Kutipan Pilihan >>
+-------+

Harga Emas Melonjak, Tembus di Atas USD 1.800

By Editor - SmartEnergi.id

SmartEnergi, Chicago - Harga emas naik hampir 1,75 persen pada penutupan perdagangan Senin (Selasa pagi WIB), ketika ekspektasi kenaikan inflasi memicu kekhawatiran valuasi ekuitas dan mendorong investor menuju logam safe-haven, sementara dolar AS yang lebih lemah memberikan dukungan lebih lanjut.

Dilansir dari Reuters, Selasa (23/2/2021), kontrak emas paling aktif untuk pengiriman pada bulan April di divisi COMEX New York Exchange, melonjak USD 31 atau 1,74 persen menjadi USD 1.808,4 per ounce. 

"Kami melihat aliran investasi ke emas karena pelaku pasar semakin cemas tentang kenaikan suku bunga riil yang dapat memengaruhi valuasi ekuitas," kata ahli strategi komoditas TD Securities Daniel Ghali menunjuk pada kenaikan imbal hasil obligasi pemerintah AS.

Imbal hasil obligasi pemerintah AS 10-tahun mencapai level tertinggi hampir satu tahun, meningkatkan peluang kerugian memegang emas yang tidak memberikan imbal hasil.

Namun, meningkatnya imbal hasil riil dan kekhawatiran inflasi membuat valuasi ekuitas terlihat lebih longgar dan mendorong investor menuju aset-aset safe-haven seperti emas, yang secara luas dipandang sebagai lindung nilai terhadap inflasi.

+-------+

Isi Dataset >>

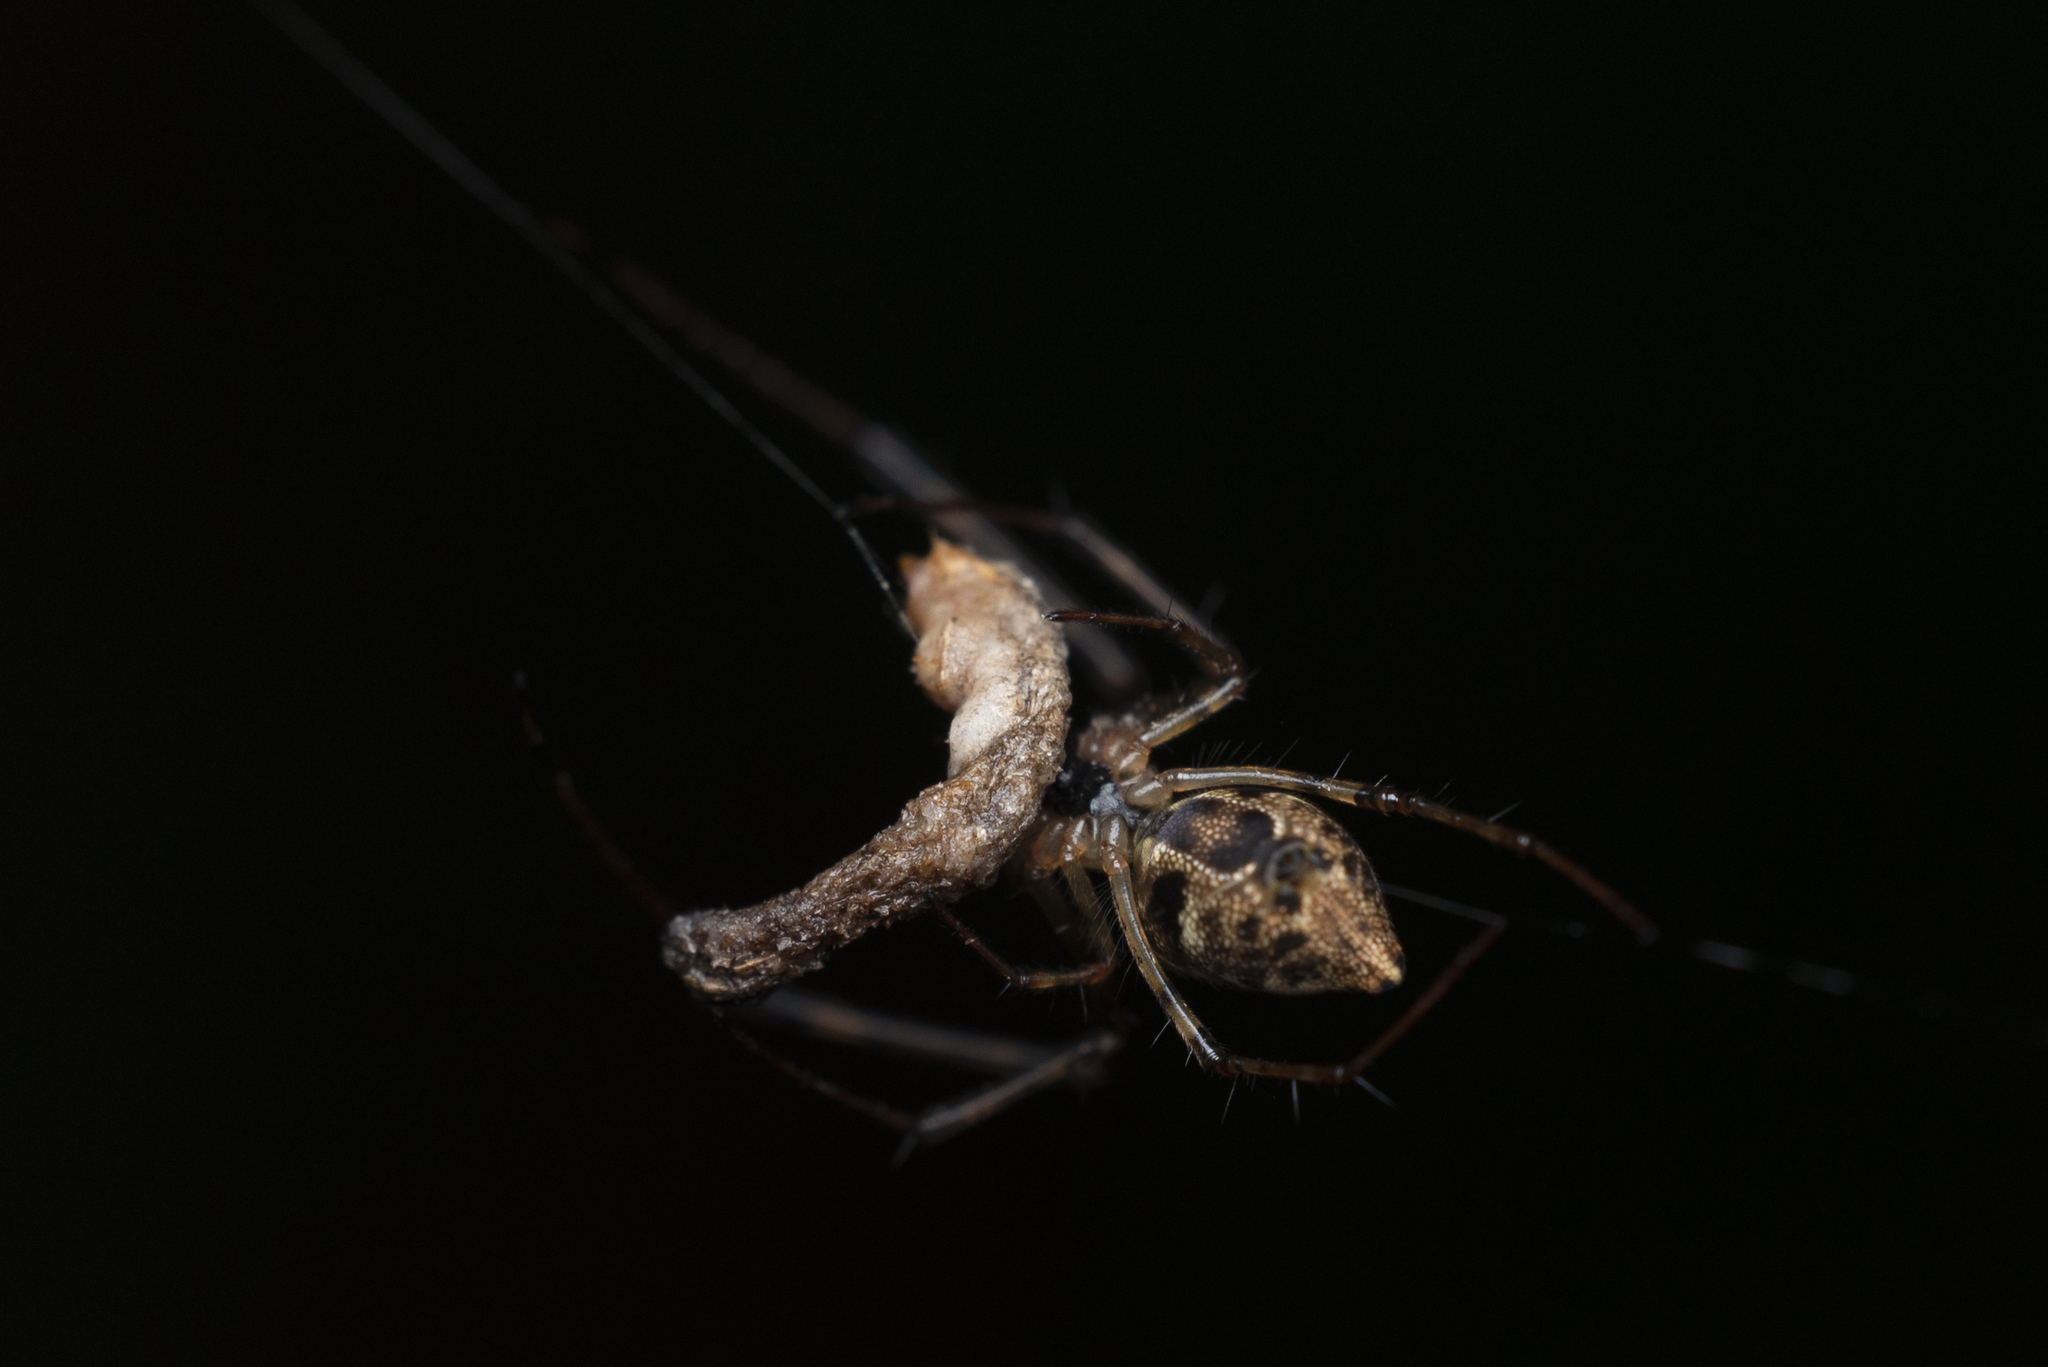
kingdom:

+-------+

Soal yang Diselesaikan >> Teruskan berita tentang lonjakan harga emas ini setelah kalimat terakhirnya. Daftar tersebut tidak digunakan dalam latihan ini.

Hasil Latihan >>
"Dolar saat ini sedang rendah dan itu mendukung. Alasan sebenarnya untuk kenaikan harga emas dalam jangka panjang adalah kemungkinan kenaikan inflasi," kata analis Commerzbank Eugen Weinberg.

Indeks dolar turun 0,4 persen ke level terendah lebih dari 1 bulan, membuat emas lebih murah bagi pemegang mata uang lainnya.

Paket stimulus AS senilai USD 1,9 triliun secara luas diperkirakan akan disahkan di akhir pekan ini, meningkatkan harapan pemulihan ekonomi yang cepat tetapi dengan biaya kenaikan inflasi.

Investor juga mengamati kesaksian Ketua Federal Reserve AS Jerome Powell tentang Laporan Moneter Setengah tahunan ke Kongres pada hari Selasa waktu setempat.

The Fed dan bank-bank sentral terkemuka lainnya telah menggantungkan harapan mereka pada suku bunga sangat rendah untuk mengeluarkan ekonomi dari kejatuhan akibat pandemi COVID-19.